1 原子力の軍事転用を許す解釈が可能であること
  基本法第2条に2項として追加された「確立された国際的な基準」、「国民の生命、健康及び財産の保護、環境の保全」、「我が国の安全保障に資する」という文言については、いずれも定義規定がなく、いかようにも拡大解釈ができる危険性を孕んでいる。
  とりわけ、「我が国の安全保障に資する」という文言が掲げられたことは、将来、我が国の原子力を、軍事のために利用する途を開くものである。
  この点、国会における審議において、安全保障を掲げることにより軍事転用を図ることはないとの答弁がなされ、また、附帯決議において、「我が国の非核 三原則はもとより核不拡散についての原則を覆すものではないということを国民に対して丁寧に説明するように努めること」とされてはいるが、軍事的転用への 懸念を払拭するには到底不十分である。
  また、「安全保障」を目的に掲げることにより、原子力に関する事項が国家機密とされ、「民主・自主・公開」という原子力利用三原則が骨抜きにされる恐れも多分に存在する。
  そもそも日本国憲法第9条は、「国権の発動たる戦争と、武力による威嚇又は武力の行使は、国際紛争を解決する手段としては、永久にこれを放棄する」と し、「前項の目的を達するため、陸海空軍その他の戦力は、これを保持しない」と定める。原子力の軍事転用が「武力による威嚇」に該当し、憲法が保持を禁ず る「戦力」に該当することは明らかである。
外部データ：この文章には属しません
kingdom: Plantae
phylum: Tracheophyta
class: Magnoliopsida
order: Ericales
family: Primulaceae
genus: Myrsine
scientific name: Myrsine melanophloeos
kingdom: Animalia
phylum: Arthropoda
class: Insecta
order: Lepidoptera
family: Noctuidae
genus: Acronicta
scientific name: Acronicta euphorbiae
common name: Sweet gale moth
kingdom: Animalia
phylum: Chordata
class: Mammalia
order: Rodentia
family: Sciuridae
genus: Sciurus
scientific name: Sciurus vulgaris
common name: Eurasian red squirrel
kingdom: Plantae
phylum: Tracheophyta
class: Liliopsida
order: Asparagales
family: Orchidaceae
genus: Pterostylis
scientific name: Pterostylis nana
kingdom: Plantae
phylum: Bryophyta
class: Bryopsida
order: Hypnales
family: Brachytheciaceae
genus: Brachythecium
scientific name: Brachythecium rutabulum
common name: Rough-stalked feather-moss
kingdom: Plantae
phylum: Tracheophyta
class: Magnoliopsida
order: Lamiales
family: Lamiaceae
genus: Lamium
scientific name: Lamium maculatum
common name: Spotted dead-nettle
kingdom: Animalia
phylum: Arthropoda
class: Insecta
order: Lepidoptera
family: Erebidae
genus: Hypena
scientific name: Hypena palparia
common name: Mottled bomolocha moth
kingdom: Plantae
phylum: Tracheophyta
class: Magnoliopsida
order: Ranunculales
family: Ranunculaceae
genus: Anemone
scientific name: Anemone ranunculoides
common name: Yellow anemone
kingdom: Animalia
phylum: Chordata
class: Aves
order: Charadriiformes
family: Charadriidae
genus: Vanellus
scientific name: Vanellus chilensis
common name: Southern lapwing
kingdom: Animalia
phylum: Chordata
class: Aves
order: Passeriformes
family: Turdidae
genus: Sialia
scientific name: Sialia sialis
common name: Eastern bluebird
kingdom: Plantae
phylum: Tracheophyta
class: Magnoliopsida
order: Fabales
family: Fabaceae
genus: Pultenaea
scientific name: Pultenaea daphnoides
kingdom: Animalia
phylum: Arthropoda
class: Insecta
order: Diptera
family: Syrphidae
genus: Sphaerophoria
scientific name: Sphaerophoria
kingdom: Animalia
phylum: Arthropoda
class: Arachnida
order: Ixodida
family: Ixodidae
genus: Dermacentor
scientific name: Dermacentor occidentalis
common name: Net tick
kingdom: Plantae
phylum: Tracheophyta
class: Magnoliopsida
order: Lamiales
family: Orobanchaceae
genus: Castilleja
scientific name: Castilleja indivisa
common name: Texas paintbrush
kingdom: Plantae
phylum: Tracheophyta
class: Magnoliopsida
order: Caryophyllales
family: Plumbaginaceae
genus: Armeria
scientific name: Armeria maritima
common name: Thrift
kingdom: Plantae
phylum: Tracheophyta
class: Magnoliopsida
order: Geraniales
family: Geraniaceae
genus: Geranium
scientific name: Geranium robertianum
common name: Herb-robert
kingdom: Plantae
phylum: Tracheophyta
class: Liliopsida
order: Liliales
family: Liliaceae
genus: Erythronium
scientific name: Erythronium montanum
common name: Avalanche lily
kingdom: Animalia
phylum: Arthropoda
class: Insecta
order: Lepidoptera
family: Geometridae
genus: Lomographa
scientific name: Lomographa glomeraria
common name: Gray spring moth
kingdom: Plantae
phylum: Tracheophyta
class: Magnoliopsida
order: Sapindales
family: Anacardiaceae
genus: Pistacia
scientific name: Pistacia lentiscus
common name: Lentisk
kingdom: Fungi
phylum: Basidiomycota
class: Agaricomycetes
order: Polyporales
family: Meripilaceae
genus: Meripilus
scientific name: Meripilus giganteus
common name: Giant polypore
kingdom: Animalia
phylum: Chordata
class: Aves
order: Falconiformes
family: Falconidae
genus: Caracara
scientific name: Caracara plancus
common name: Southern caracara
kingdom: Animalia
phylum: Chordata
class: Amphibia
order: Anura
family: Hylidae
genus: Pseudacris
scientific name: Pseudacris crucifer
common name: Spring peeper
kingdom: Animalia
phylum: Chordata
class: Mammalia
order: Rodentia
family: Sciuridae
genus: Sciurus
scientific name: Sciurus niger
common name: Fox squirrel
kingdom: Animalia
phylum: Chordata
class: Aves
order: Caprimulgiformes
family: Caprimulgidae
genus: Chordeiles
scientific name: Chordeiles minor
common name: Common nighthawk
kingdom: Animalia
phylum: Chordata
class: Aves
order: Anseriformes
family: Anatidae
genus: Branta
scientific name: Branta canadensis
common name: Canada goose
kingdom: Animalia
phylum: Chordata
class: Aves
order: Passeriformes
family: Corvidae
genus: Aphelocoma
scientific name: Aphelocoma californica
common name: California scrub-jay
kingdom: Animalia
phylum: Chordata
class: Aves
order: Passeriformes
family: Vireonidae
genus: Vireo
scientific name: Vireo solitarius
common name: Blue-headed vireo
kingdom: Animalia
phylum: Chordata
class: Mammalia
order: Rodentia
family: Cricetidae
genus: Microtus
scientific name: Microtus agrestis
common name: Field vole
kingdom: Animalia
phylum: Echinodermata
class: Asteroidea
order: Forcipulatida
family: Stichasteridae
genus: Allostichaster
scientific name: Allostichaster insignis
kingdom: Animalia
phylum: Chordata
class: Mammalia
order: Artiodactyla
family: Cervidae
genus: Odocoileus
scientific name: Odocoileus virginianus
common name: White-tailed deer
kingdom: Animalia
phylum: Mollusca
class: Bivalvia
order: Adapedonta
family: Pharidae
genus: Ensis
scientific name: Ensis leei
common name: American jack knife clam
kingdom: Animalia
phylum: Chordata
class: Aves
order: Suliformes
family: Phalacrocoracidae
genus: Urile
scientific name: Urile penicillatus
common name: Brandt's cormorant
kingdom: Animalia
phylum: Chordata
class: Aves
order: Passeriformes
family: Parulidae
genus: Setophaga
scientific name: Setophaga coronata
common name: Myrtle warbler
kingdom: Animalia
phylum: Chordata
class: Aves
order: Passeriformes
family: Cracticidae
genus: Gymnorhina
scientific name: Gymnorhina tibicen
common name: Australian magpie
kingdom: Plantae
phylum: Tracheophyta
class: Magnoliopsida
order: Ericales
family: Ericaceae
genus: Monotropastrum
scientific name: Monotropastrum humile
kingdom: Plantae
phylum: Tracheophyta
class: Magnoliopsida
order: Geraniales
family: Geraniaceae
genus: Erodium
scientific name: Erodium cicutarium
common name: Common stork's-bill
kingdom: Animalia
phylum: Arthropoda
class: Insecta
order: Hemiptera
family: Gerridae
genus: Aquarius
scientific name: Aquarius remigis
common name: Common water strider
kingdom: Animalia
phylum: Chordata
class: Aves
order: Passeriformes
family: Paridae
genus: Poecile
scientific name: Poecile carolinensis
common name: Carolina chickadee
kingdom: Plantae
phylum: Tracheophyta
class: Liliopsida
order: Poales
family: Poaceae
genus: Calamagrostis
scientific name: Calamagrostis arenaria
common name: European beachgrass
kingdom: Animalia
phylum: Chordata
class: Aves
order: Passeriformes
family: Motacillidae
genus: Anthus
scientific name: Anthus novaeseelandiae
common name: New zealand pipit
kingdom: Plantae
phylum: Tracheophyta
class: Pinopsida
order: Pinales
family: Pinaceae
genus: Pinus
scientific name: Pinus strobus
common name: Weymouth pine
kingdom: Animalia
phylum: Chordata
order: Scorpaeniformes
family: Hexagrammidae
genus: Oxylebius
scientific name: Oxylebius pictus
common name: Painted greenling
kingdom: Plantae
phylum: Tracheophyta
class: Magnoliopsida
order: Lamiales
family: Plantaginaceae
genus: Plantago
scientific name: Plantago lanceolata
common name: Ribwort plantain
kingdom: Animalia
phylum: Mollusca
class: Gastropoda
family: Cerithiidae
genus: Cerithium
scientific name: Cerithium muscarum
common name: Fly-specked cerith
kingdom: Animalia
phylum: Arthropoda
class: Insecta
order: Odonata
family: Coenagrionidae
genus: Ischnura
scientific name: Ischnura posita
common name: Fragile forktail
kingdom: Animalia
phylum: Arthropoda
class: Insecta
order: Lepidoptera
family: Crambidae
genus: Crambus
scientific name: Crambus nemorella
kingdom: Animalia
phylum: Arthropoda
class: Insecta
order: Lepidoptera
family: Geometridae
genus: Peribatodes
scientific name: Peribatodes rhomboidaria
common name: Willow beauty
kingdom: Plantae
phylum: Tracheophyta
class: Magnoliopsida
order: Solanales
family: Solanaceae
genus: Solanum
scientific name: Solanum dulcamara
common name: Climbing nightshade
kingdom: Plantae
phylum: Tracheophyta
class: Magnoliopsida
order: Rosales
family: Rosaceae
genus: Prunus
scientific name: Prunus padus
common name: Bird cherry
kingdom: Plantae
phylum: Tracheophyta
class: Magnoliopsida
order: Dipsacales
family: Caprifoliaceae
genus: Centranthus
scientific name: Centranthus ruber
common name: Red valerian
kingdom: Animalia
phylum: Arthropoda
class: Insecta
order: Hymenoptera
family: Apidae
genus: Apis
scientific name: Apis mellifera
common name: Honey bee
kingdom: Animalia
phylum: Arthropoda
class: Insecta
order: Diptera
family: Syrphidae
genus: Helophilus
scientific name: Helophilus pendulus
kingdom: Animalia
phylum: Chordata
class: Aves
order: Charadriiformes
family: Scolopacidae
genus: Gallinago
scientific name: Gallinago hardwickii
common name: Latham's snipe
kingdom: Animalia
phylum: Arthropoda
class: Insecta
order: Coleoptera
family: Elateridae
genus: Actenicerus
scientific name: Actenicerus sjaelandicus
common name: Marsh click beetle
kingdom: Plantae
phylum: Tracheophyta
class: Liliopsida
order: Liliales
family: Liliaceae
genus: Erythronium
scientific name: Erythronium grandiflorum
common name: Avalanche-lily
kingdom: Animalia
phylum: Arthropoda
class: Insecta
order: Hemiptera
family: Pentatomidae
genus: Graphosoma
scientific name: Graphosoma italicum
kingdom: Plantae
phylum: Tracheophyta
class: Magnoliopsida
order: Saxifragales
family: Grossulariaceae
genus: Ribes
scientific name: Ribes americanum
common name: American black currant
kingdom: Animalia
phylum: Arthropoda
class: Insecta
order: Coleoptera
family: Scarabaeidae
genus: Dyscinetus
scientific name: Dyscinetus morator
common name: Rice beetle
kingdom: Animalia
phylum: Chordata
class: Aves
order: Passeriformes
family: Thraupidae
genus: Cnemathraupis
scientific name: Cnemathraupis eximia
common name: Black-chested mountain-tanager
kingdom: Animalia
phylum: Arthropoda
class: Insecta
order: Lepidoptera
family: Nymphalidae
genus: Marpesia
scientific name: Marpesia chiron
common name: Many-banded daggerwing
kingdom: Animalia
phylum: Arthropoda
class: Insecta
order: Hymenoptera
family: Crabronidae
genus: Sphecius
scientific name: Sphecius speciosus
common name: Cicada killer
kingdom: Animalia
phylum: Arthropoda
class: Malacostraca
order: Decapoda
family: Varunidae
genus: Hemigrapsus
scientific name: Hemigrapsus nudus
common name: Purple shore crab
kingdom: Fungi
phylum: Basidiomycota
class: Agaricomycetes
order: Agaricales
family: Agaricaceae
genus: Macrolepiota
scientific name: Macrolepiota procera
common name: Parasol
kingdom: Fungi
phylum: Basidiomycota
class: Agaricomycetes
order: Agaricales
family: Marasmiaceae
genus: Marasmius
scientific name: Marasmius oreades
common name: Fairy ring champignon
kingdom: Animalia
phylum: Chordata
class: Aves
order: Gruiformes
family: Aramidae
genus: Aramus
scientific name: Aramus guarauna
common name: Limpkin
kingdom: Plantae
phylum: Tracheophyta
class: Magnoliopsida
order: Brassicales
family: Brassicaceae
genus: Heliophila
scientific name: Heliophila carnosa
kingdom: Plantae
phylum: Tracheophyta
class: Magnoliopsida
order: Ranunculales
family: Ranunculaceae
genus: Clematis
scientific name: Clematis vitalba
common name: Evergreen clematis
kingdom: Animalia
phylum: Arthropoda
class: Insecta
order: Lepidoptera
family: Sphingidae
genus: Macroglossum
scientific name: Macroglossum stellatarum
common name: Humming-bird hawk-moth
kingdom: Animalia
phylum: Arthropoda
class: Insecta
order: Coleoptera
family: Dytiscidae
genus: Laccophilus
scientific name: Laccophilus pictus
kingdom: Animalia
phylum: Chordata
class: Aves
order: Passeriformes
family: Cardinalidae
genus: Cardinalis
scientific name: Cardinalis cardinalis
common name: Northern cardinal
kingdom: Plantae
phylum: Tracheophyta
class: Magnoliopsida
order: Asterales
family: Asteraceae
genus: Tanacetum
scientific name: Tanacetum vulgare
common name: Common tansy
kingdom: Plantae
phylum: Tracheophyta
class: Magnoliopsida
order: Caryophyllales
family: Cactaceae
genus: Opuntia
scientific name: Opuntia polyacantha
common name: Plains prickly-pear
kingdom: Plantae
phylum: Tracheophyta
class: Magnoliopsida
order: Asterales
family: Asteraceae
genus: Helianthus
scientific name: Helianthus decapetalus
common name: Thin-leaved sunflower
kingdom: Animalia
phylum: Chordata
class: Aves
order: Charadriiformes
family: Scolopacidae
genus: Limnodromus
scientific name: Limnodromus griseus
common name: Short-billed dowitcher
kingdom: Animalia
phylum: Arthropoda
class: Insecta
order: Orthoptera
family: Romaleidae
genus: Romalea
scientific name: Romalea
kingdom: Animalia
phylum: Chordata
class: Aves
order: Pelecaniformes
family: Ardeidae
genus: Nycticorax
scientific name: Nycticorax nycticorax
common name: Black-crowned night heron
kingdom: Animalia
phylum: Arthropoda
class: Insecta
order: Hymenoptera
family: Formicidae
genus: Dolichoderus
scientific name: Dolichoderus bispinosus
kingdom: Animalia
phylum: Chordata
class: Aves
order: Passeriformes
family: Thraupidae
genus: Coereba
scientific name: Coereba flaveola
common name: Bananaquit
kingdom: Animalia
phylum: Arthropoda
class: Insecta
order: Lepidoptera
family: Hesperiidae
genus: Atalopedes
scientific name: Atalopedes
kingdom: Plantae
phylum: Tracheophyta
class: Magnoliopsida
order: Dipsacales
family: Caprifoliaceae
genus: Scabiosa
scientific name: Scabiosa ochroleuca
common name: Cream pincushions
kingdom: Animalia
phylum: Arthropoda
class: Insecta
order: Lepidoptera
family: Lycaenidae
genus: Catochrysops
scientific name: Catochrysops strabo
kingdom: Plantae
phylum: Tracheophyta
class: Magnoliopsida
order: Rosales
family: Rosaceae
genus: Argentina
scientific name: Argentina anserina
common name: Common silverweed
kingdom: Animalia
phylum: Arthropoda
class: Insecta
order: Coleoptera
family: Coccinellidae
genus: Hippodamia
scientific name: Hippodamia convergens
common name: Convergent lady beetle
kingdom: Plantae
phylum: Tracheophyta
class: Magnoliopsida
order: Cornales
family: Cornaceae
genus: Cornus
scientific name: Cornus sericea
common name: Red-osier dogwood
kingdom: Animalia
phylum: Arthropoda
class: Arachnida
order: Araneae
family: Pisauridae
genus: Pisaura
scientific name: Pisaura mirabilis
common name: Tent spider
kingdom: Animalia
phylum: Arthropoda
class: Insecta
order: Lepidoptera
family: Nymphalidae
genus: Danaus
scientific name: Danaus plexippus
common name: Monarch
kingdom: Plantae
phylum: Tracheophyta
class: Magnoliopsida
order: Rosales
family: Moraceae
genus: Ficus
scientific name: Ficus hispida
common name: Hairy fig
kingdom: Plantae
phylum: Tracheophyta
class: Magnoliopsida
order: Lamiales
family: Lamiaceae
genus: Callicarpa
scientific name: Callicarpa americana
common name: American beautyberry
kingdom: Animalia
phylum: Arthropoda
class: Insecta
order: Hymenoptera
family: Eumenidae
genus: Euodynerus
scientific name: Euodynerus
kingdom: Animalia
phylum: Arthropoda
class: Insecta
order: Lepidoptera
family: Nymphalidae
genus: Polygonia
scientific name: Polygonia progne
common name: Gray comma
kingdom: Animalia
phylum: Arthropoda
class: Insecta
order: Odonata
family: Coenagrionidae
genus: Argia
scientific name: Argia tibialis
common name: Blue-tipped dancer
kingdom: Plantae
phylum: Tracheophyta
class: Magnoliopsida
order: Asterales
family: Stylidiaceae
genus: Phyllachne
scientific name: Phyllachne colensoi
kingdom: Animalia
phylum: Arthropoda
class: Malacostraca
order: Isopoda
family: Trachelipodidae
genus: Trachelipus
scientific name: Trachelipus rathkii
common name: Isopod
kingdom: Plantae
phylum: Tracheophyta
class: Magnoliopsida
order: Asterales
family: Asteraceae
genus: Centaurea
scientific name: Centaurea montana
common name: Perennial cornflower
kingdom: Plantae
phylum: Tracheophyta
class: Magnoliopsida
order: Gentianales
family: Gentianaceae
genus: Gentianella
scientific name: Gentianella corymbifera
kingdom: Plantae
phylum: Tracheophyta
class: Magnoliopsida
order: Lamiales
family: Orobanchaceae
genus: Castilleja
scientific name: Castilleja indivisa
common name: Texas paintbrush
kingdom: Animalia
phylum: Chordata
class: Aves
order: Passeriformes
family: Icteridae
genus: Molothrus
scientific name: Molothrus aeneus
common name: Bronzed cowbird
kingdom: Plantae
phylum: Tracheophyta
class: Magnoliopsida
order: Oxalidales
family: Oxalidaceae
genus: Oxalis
  我が国は、原子爆弾の投下による被害を受けた唯一の被爆国であり、広島と長崎に投下された原子爆弾によって20万人以上もの人が亡くなり、今なお多く の被爆者が深刻な健康被害に苦しんでいる。このような深い傷跡を持つ我が国において、本法の如き原子力の軍事転用の余地を認めるような法改定がなされるこ とは絶対に許されない。
  

2 立法過程に問題があること
  設置法案は、本年6月15日に衆議院に提出され、可決された後に至っても、国会のホームページにすらその内容が掲げられず、国民に全く周知されないま ま、衆議院に提出されてからわずか6日間という極めて短期間で参議院においても可決されてしまった。このような状況の下では、同法案の成立につき、国会に おける議論は言うまでもなく、充分な国民的議論がなされたとは言えないことは明らかであり、かような立法がまかり通ることは、国会の空洞化はもちろん、民 主主義の崩壊をも招くものと言って過言でない。
  また、そもそも、福島原発事故の教訓から原子力規制機関を設けることになったという、設置法の立法経緯に鑑みれば、基本法に「安全保障」条項を加えるということが、その立法目的から大きく外れたものであり、国民的合意の下になされたものでないことは明らかである。
  さらに、基本法改定が、原子力基本法の核心的部分ともいうべき目的条項を個別法たる設置法の附則によって改定したものであるという点についても立法技術的にも極めて不自然であり、法改正のあり方自体に疑義を持たざるを得ない。
 
  当会は、以上に述べたような、平和主義、民主主義という日本国憲法の基本理念に抵触する基本法の今回の改定に断固として反対し、次期国会において直ちに撤回・再改正することを強く求めるものである。